Numerosi sono i grandi campioni che, nel corso degli anni, hanno indossato la maglia rossonera, in particolare nel reparto offensivo. Molti di loro sono arrivati a Milano con una carriera già ricca di esperienze e successi alle spalle, come nel caso di Zlatan Ibrahimović.

Mentre lo svedese concludeva la sua avventura in MLS, il Milan attraversava una fase complessa, affidando la panchina al suo ottavo allenatore post-Ibra. Il 9 ottobre 2019 la guida tecnica passò a Stefano Pioli che, nonostante un inizio particolarmente difficile e la pesante sconfitta per 5-0 contro l’Atalanta, pose le basi per una rinascita. Pochi giorni dopo, il 27 dicembre 2019, arrivò l’annuncio ufficiale del ritorno di Ibrahimović al Milan.
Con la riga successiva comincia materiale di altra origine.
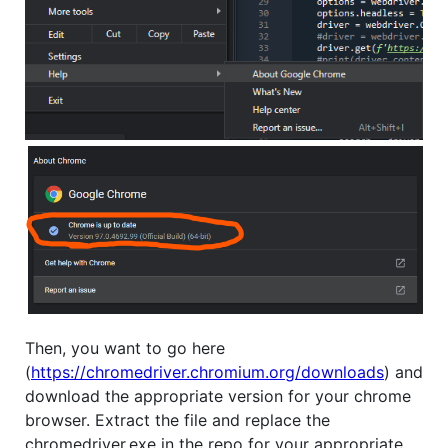
Then, you want to go here
(
https://chromedriver.chromium.org/downloads
) and
download the appropriate version for your chrome
browser. Extract the file and replace the
chromedriver.exe in the repo for your appropriate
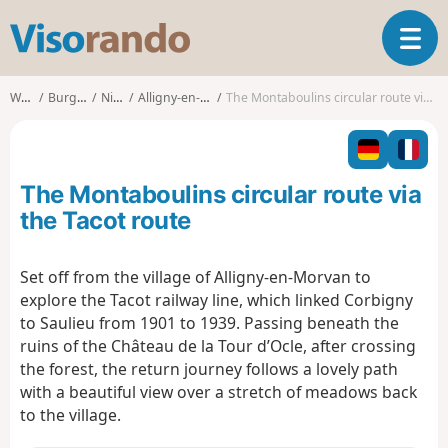
V
T
i
o
s
g
o
Walks
Burgundy
Nièvre
Alligny-en-Morvan
The Montaboulins circular route via the Tacot route
g
r
l
a
e
n
n
d
The Montaboulins circular route via
a
o
v
the Tacot route
i
g
Set off from the village of Alligny-en-Morvan to
a
explore the Tacot railway line, which linked Corbigny
t
i
to Saulieu from 1901 to 1939. Passing beneath the
o
ruins of the Château de la Tour d’Ocle, after crossing
n
the forest, the return journey follows a lovely path
with a beautiful view over a stretch of meadows back
to the village.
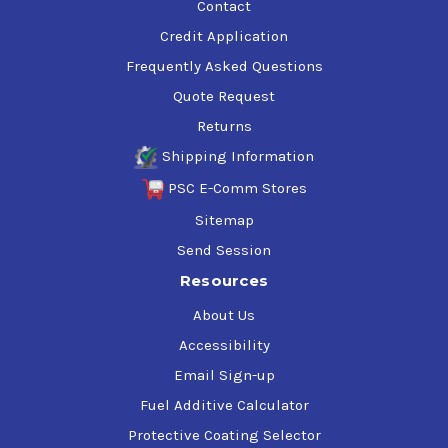
Contact
Credit Application
Frequently Asked Questions
Quote Request
Returns
Shipping Information
PSC E-Comm Stores
Sitemap
Send Session
Resources
About Us
Accessibility
Email Sign-up
Fuel Additive Calculator
Protective Coating Selector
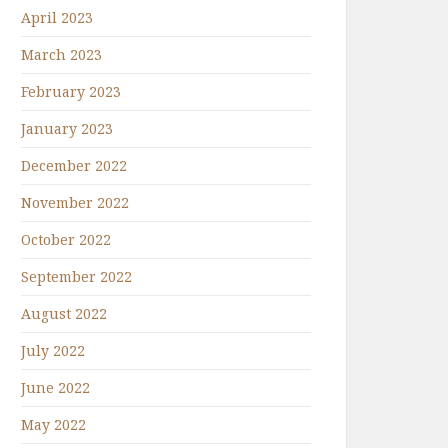
April 2023
March 2023
February 2023
January 2023
December 2022
November 2022
October 2022
September 2022
August 2022
July 2022
June 2022
May 2022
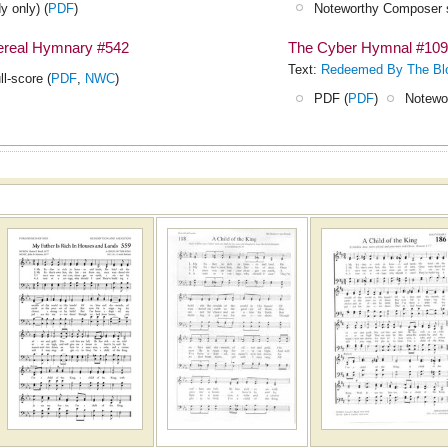
y only) (
PDF
)
Noteworthy Composer s
hereal Hymnary #542
The Cyber Hymnal #10
Text:
Redeemed By The Bl
ll-score (
PDF
,
NWC
)
PDF (
PDF
)
Notewo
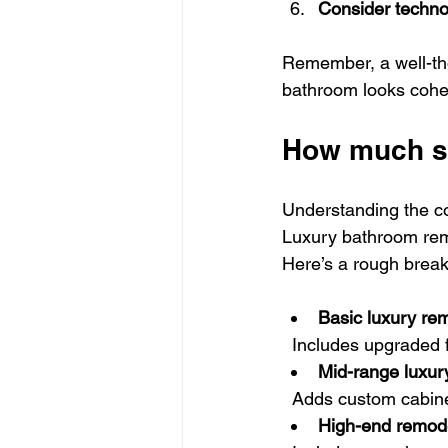
Consider techno
Remember, a well-tho
bathroom looks cohes
How much sh
Understanding the co
Luxury bathroom remo
Here’s a rough brea
Basic luxury re
  Includes upgraded 
Mid-range luxur
  Adds custom cabin
High-end remod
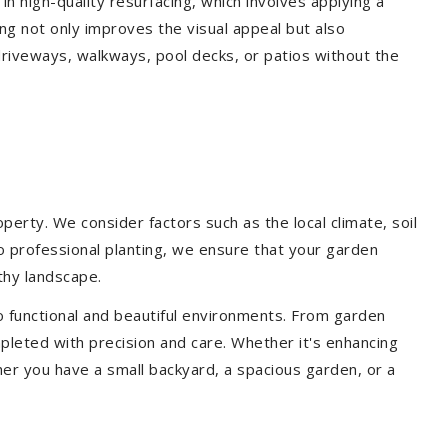
 in high-quality resurfacing, which involves applying a
ing not only improves the visual appeal but also
driveways, walkways, pool decks, or patios without the
erty. We consider factors such as the local climate, soil
to professional planting, we ensure that your garden
lthy landscape.
o functional and beautiful environments. From garden
pleted with precision and care. Whether it's enhancing
er you have a small backyard, a spacious garden, or a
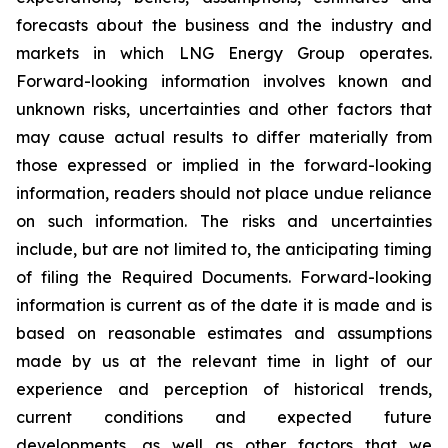
forecasts about the business and the industry and
markets in which LNG Energy Group operates.
Forward-looking information involves known and
unknown risks, uncertainties and other factors that
may cause actual results to differ materially from
those expressed or implied in the forward-looking
information, readers should not place undue reliance
on such information. The risks and uncertainties
include, but are not limited to, the anticipating timing
of filing the Required Documents. Forward-looking
information is current as of the date it is made and is
based on reasonable estimates and assumptions
made by us at the relevant time in light of our
experience and perception of historical trends,
current conditions and expected future
developments, as well as other factors that we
La sua seconda avvenuta in rossonero si rivelò fondamentale, Ibra fu decisivo non solo sul campo, ma anche nello spogliatoio, contribuendo da leader al ritorno al tricolore nella stagione 2021-2022, il suo secondo scudetto con il Milan.

In quel periodo non mancarono le critiche a questo acquisto: in molti ritenevano che, a causa dell’età, sarebbe stato difficile per lui adattarsi nuovamente all’ambiente rossonero e al ritmo del campionato italiano. Tuttavia, con impegno e dedizione, Zlatan ha smentito ogni dubbio, dimostrando che il vero campione capace di cambiare il destino del Milan poteva essere solo lui.